**Data shown:**
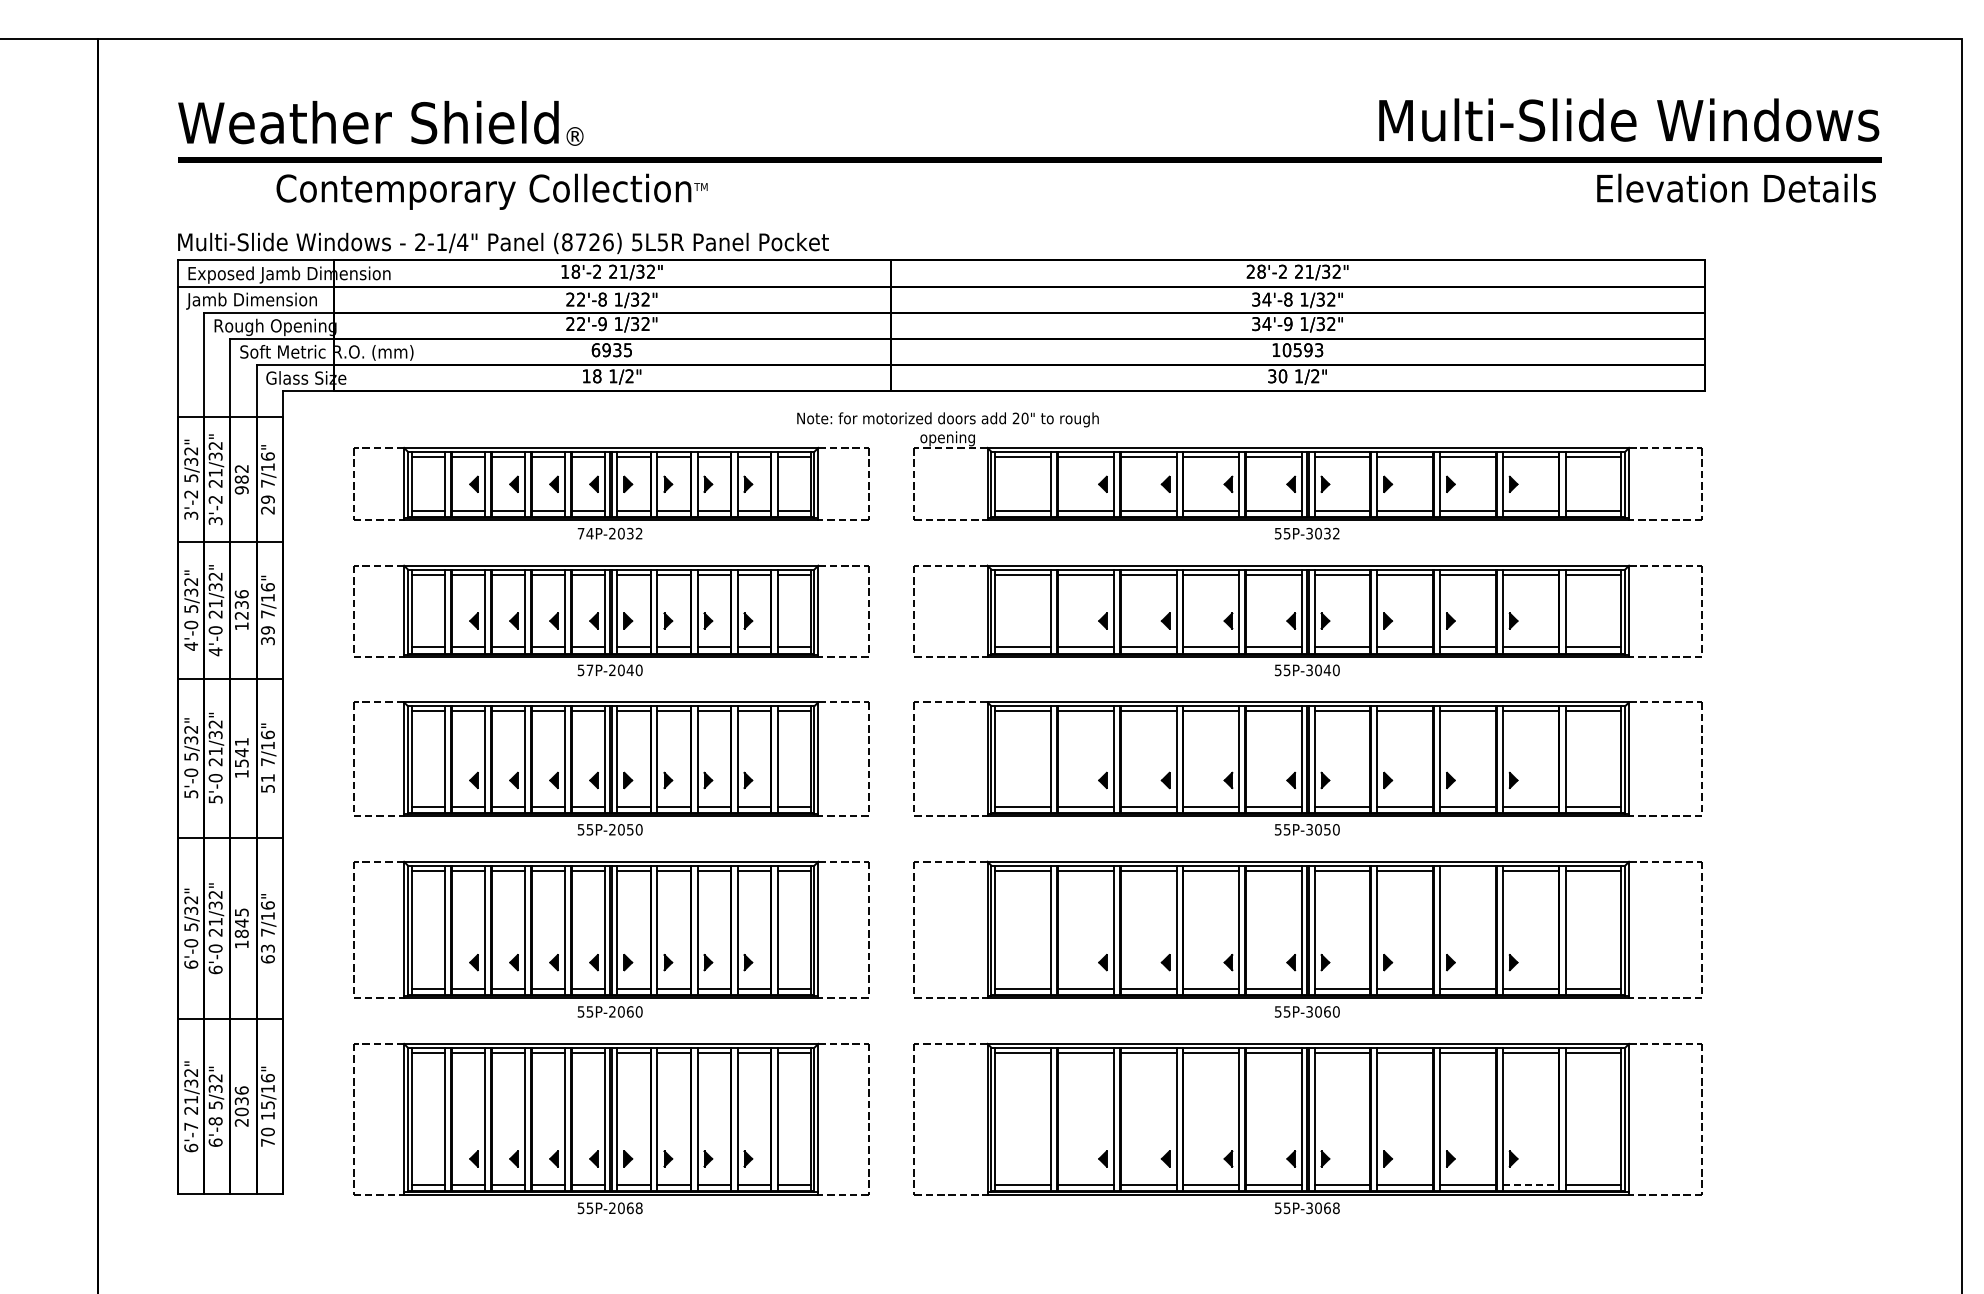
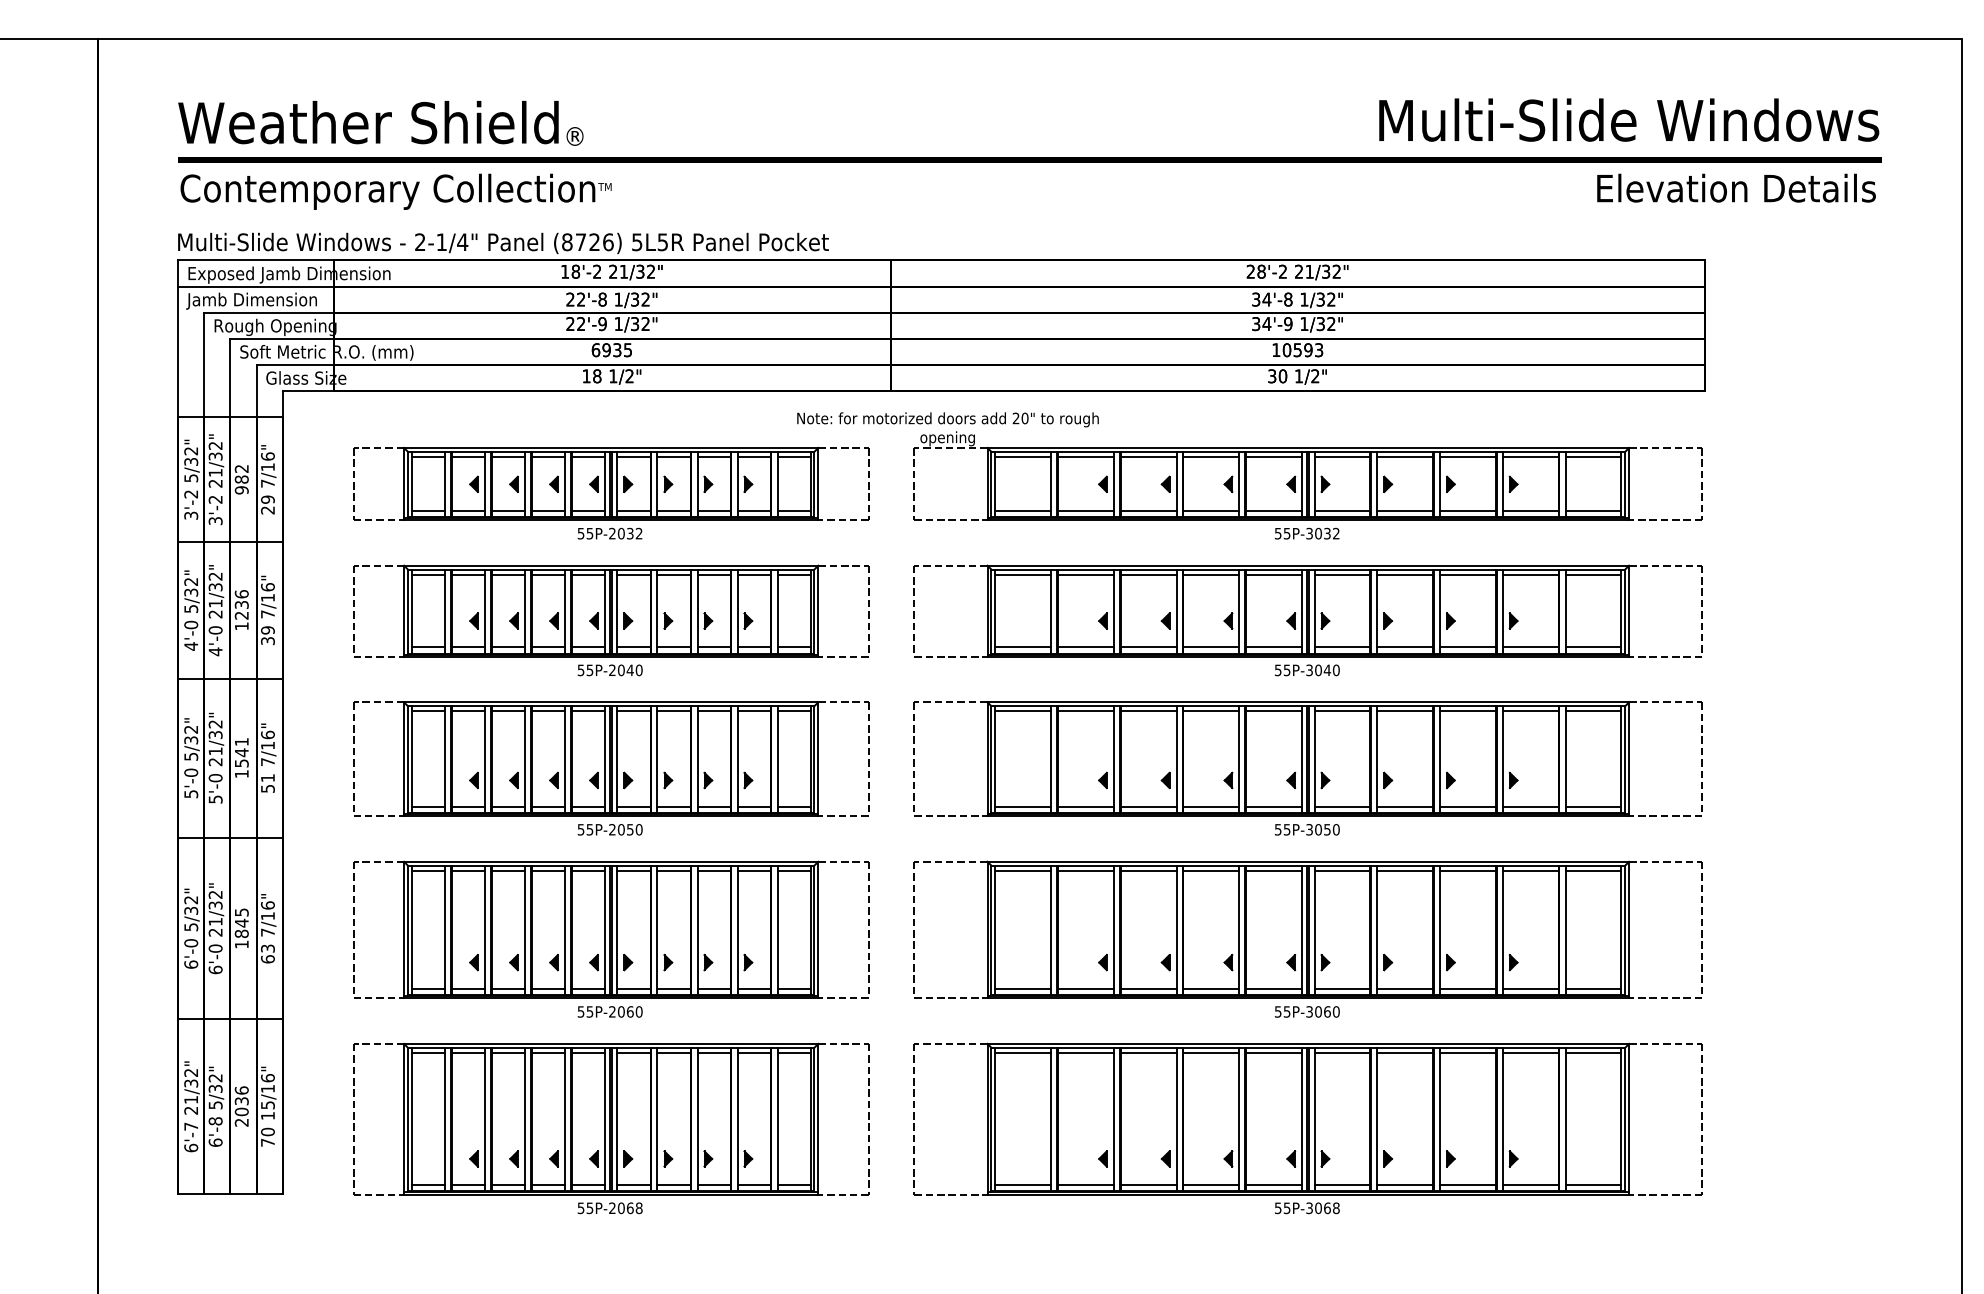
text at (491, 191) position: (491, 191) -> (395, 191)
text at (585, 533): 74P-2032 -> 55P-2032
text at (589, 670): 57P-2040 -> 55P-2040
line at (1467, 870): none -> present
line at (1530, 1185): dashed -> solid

...

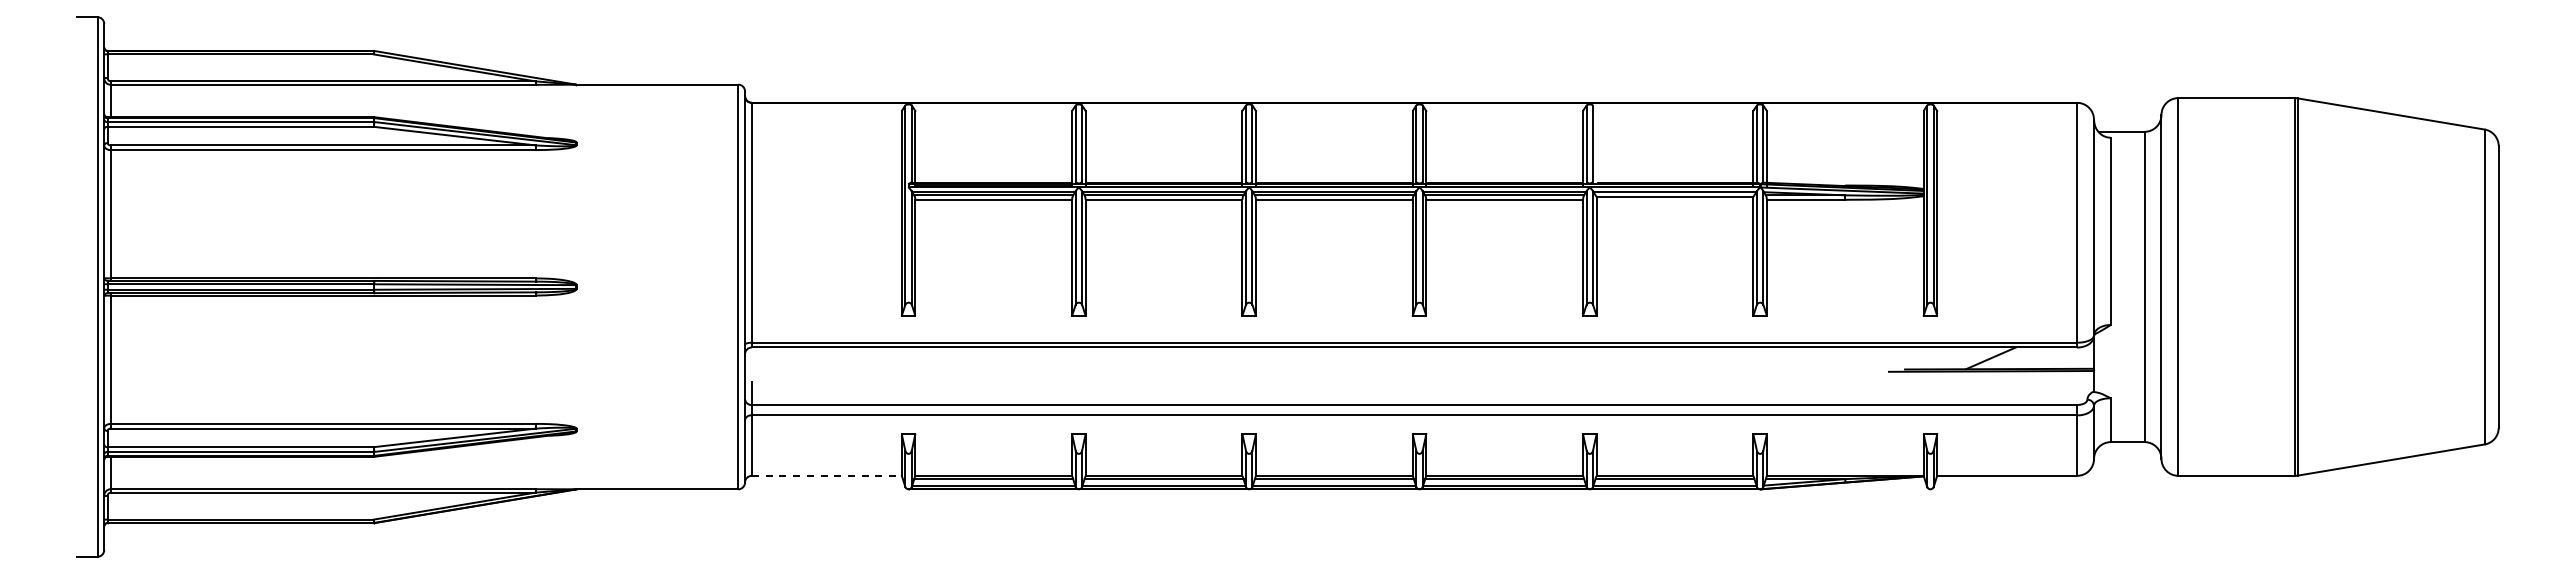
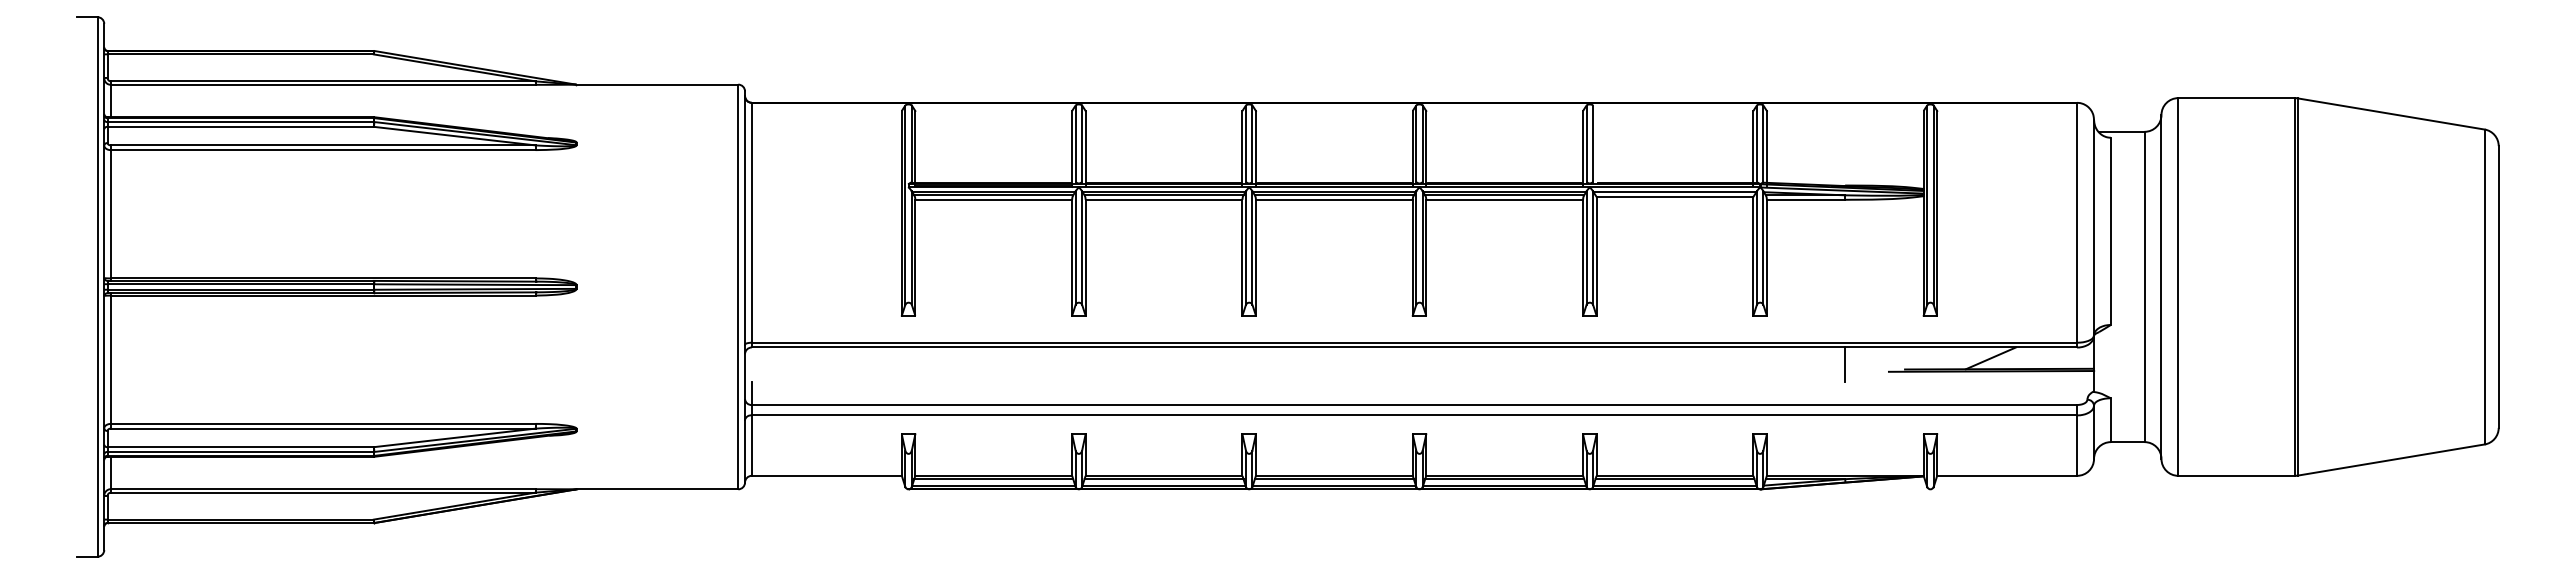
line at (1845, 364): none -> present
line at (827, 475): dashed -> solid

* * *

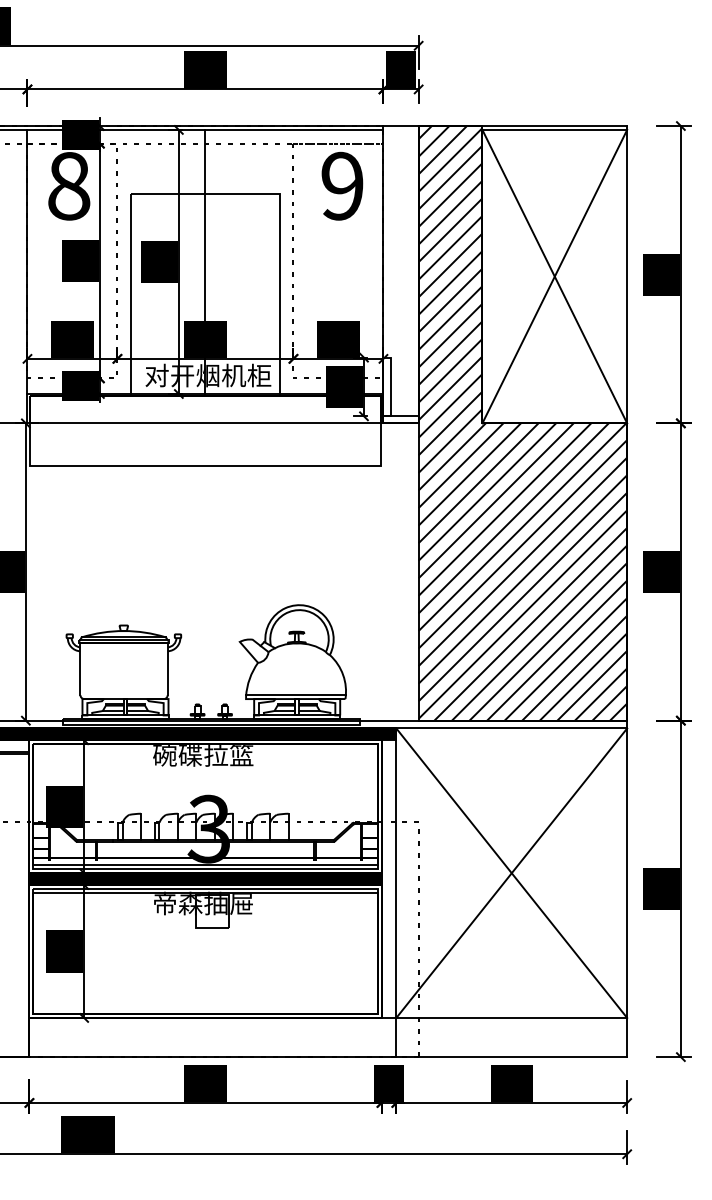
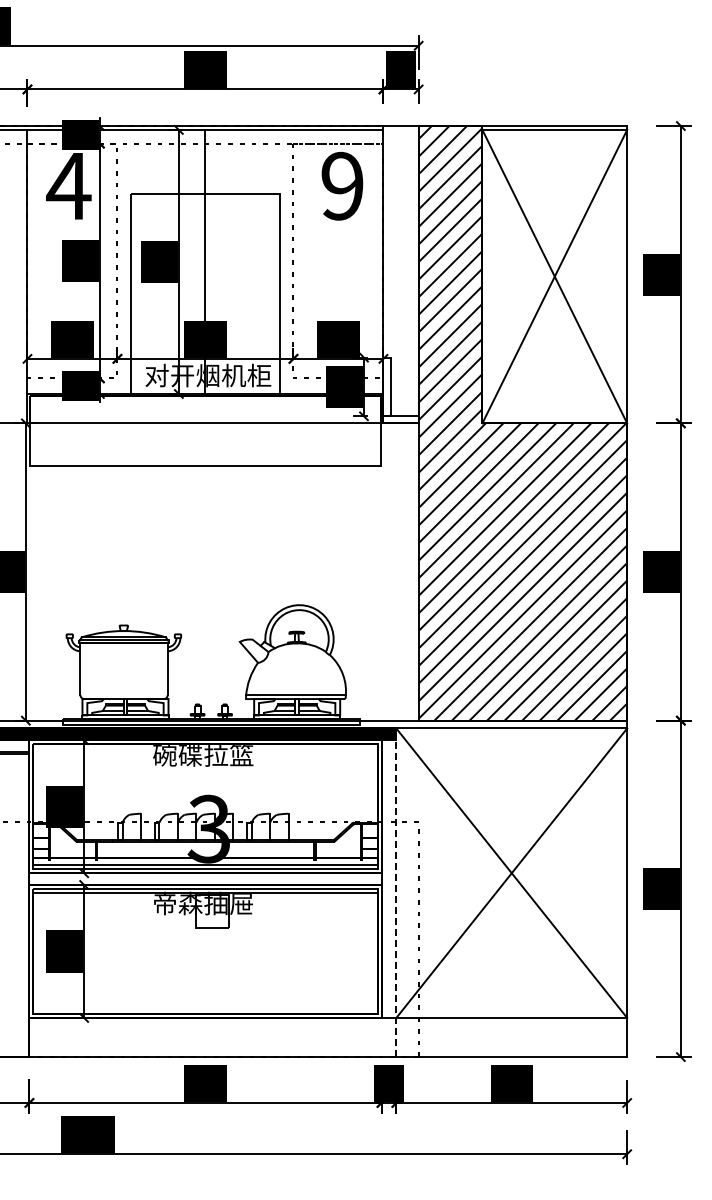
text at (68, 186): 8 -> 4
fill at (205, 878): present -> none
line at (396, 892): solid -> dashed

**Exercise prompt:**
Can you return, unchanged, the records starting at the line containing "text at (68, 186): 8 -> 4" and ending after the line containing "line at (396, 892): solid -> dashed"?

**Task solution:**
text at (68, 186): 8 -> 4
fill at (205, 878): present -> none
line at (396, 892): solid -> dashed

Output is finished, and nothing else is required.